More broadly, investment skewed towards roading and a failure to price negative externalities from private vehicle use has led to high private vehicle travel and inefficient vehicle choices. More cost-reflective pricing of vehicle externalities would lead to more efficient and lower emission outcomes. Finally, with a level playing field for investment in infrastructure, the transport system would better support rather than stifle shifts towards low-emission modes”.

So travel by private vehicle may be priced more highly for other reasons and less and less new road space built for cars. It is a double whammy - higher prices and less road space. This is quite a fundamental shift.  This may be especially so for our mid sized cities - places like Dunedin, Tauranga and Hamilton, even Napier and Hastings, places without the critical mass to support good quality, frequent public transport.

What about building design and things like heating? Any pressure there to change urban form? Here I also have to agree with the Commission that building design may have less of an influence on green house gas emission than other measures. For example, there is some evidence that taller buildings consume more energy than low rise buildings (think lifts and pumps and lighting and heating of common areas like hallways and lobbies in apartments), while the larger roof area of stand alone dwellings versus people accommodated mean there is more scope for energy needs to be met by solar power, for example. Steel and concrete are ( I think) more carbon intensive building products than wood.

So a bit of a tension here between different transport modes and urban forms.   Perhaps there is a meeting in the middle - 3 or 4 storey wooden apartment buildings built to conserve and generate energy, structured around a bus-based transport network. Space will also need to be found to grow food and manage wastes in less energy intensive ways.

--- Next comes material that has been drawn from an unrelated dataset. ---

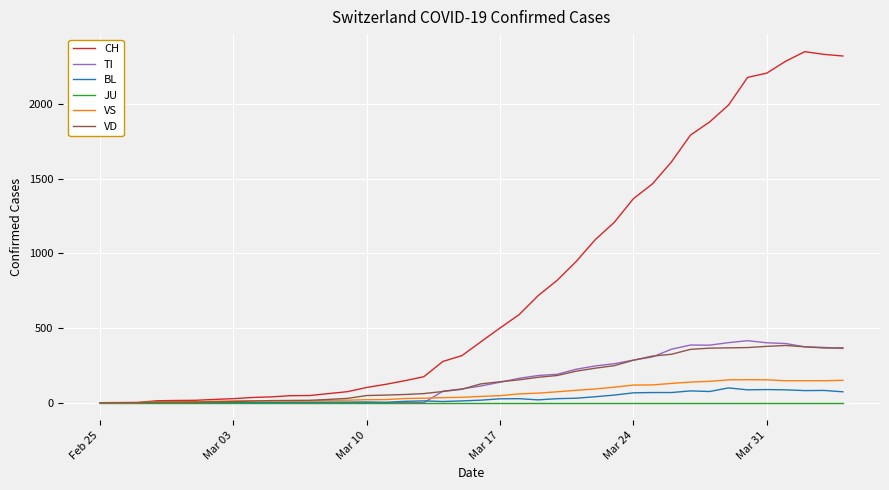

What are all the series names shown in the legend?

CH, TI, BL, JU, VS, VD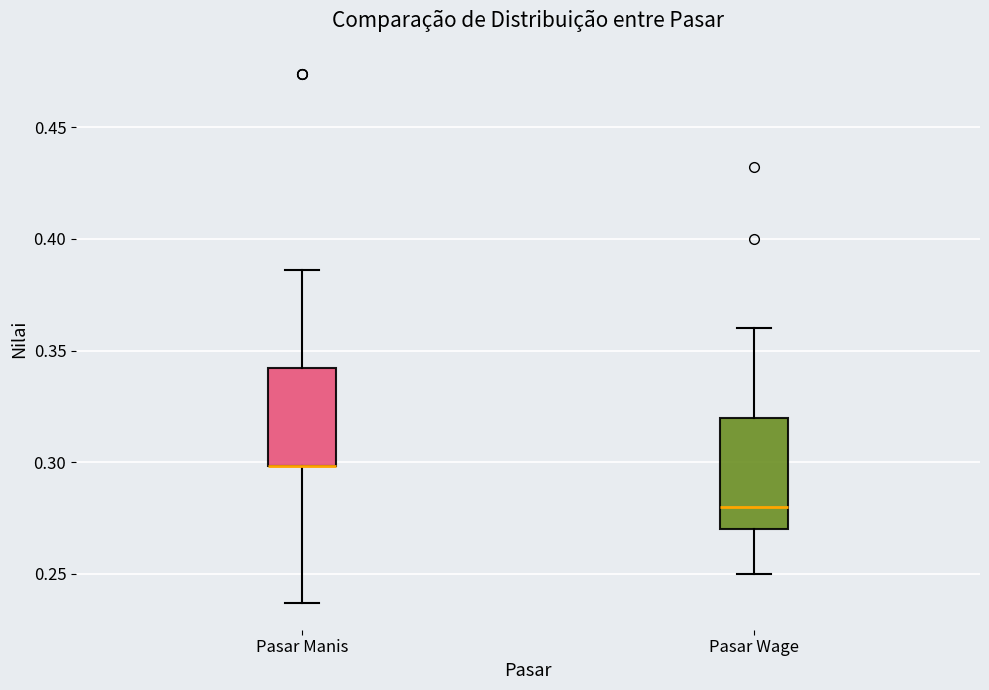

Comparing the boxes themselves (not the whiskers), which one is the tallest?

Pasar Wage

So also big changes in open space networks?

In short, urban form will respond to a high carbon price / low GHG emission society and to be fair the Commission aren’t against the planning system accommodating these ‘consumer-driven’ changes.

To me, what is more at issue is the potential contradiction with other outcomes identified by the Commission for urban planning and affordable housing; actions like more greenfields land for housing and reducing the costs of housing by freeing up urban land markets, even if that means paving over some good vege growing land. If these ‘cost reducing’ actions are taken at the same time as the measures to fully price carbon, then good. But if they are not, and the carbon price bit comes later, then there is the real prospect of a ‘shot in the arm’ for poor urban form (low density car dependent subdivisions) just before the costs of this approach start to skyrocket. This is a recipe for a major government liability.

Moreover,  it is interesting that in other areas of the economy, the Commission notes the need for countervailing policies and actions (actions to slow the high carbon ship and to lessen the costs of transition to a low carbon waka). For example: 

The transition to a low-emissions economy will require policies that lean against path dependencies that can lock-in polluting technologies and patterns of production. These dependencies arise from market size, scale economies, the cumulative nature of knowledge, network effects, sunk investments and political pressures from vested interests.”

To my mind most urban development falls into the path dependent categories listed (market scale, sunk investments, vested interests). So in one area of the economy there is a need to help with a transition (a plan even!),  but in another it can be left to the market. This is not to say that compact urban development should be ‘forced’, as there is a difference between help and compunction, but you would have thought that the Commission could have come up with a bit more of a considered response as to how urban areas will need to transition and the different tools and techniques needed.

I get the feeling that they got trapped by their previous reports.